Joanna viveva accanto alla vittima e con lei condivideva non solo il pianerottolo ma anche il dramma della violenza domestica.
Cervia – Joanna e Pamela Genini erano più che semplici conoscenti: le loro vite scorrevano parallele, separate soltanto da una sottile parete divisoria in una modesta costruzione a tre piani vicino alle saline cervesi. La prima aveva accolto e sostenuto la seconda, unite dalla tragica esperienza comune di relazioni violente.
Ripensando alla sorte toccata alla giovane vicina, Joanna rivive automaticamente il proprio calvario. Ricorda il momento della svolta, quando sua figlia, all’epoca ancora bambina di nove anni, la implorò di lasciare il papà. Come riferisce La Repubblica, l’uso di quel “noi”, come se anche lei dovesse chiedere la rottura del matrimonio, colpì profondamente Joanna che finalmente avviò l’iter legale. Ma la reazione dell’uomo fu devastante: le aggressioni fisiche e gli abusi sessuali si intensificarono drammaticamente. L’escalation culminò con diverse costole fratturate che resero inevitabile il ricovero d’urgenza. Dal presidio sanitario di Cervia, Joanna venne indirizzata verso quello ravennate per gli accertamenti radiografici necessari e fu proprio questo passaggio a rivelarsi provvidenziale.

→ ISTRUZIONI
1) Indichi se ciascuna delle seguenti affermazioni concorda con il brano, rispondendo sì o no e riportando fra virgolette le parole del brano che lo stabiliscono. (a) Joanna e Pamela Genini abitavano nello stesso edificio, vicino alle saline. (b) La figlia di Joanna aveva dodici anni quando la implorò di lasciare il padre. (c) Dopo l'avvio dell'iter legale le aggressioni dell'uomo diminuirono.
2) Trascriva fedelmente il tratto del brano da «Cervia – Joanna» fino a «di relazioni violente.».
Per rispondere si faccia riferimento esclusivamente al brano.

→ I DATI
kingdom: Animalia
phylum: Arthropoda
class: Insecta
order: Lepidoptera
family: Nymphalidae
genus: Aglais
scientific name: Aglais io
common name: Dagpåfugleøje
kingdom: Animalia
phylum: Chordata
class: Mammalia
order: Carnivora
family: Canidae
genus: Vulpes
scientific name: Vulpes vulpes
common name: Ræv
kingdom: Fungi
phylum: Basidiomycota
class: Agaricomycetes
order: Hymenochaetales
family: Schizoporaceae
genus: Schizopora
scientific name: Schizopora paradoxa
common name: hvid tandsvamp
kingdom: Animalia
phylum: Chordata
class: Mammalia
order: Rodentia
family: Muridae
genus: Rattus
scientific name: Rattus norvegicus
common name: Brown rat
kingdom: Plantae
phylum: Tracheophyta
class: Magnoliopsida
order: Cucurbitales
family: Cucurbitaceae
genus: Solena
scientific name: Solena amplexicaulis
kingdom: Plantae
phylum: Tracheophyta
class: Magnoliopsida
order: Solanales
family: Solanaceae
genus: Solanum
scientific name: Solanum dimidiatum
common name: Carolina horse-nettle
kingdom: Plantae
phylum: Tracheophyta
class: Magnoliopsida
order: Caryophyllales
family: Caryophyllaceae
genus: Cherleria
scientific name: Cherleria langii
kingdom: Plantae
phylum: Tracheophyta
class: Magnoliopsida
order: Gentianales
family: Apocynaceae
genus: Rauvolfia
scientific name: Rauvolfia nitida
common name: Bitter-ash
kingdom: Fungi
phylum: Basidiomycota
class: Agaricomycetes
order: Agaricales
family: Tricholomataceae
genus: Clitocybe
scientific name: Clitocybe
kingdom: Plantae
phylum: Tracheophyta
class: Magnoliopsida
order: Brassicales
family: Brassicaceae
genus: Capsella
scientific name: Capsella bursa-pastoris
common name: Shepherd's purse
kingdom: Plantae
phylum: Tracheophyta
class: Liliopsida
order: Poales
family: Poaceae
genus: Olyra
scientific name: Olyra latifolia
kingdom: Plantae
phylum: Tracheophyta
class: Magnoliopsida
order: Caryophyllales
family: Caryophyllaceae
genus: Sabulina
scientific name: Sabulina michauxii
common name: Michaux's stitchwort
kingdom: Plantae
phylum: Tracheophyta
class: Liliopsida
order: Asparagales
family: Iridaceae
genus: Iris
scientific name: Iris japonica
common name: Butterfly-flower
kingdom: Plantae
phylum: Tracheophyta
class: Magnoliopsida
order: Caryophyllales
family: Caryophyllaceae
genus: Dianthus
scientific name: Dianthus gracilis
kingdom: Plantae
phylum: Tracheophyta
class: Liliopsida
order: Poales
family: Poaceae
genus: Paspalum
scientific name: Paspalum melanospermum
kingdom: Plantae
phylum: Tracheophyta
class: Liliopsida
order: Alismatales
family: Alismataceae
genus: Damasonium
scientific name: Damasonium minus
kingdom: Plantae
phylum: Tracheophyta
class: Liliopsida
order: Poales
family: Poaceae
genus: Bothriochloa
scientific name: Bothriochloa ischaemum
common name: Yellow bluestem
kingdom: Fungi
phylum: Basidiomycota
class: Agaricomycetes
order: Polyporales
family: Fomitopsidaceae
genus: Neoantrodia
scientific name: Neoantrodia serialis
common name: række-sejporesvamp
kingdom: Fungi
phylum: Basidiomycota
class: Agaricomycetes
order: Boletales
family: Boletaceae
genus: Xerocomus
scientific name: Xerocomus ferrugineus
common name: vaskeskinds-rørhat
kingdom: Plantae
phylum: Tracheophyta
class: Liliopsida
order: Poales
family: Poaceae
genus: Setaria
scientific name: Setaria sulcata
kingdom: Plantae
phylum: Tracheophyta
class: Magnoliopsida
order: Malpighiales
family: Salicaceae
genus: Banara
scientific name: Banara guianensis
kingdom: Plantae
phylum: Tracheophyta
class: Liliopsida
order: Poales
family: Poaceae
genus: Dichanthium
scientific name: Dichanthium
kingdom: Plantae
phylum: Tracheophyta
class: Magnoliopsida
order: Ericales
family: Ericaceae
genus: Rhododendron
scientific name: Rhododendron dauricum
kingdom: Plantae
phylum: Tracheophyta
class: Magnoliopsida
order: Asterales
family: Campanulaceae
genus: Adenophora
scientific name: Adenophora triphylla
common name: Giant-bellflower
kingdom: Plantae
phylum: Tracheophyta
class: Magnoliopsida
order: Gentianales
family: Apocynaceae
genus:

→ SOLUZIONI
1)
(a) Sì: «separate soltanto da una sottile parete divisoria in una modesta costruzione a tre piani vicino alle saline cervesi».
(b) No: «all’epoca ancora bambina di nove anni».
(c) No: «le aggressioni fisiche e gli abusi sessuali si intensificarono drammaticamente».

2)
Cervia – Joanna e Pamela Genini erano più che semplici conoscenti: le loro vite scorrevano parallele, separate soltanto da una sottile parete divisoria in una modesta costruzione a tre piani vicino alle saline cervesi. La prima aveva accolto e sostenuto la seconda, unite dalla tragica esperienza comune di relazioni violente.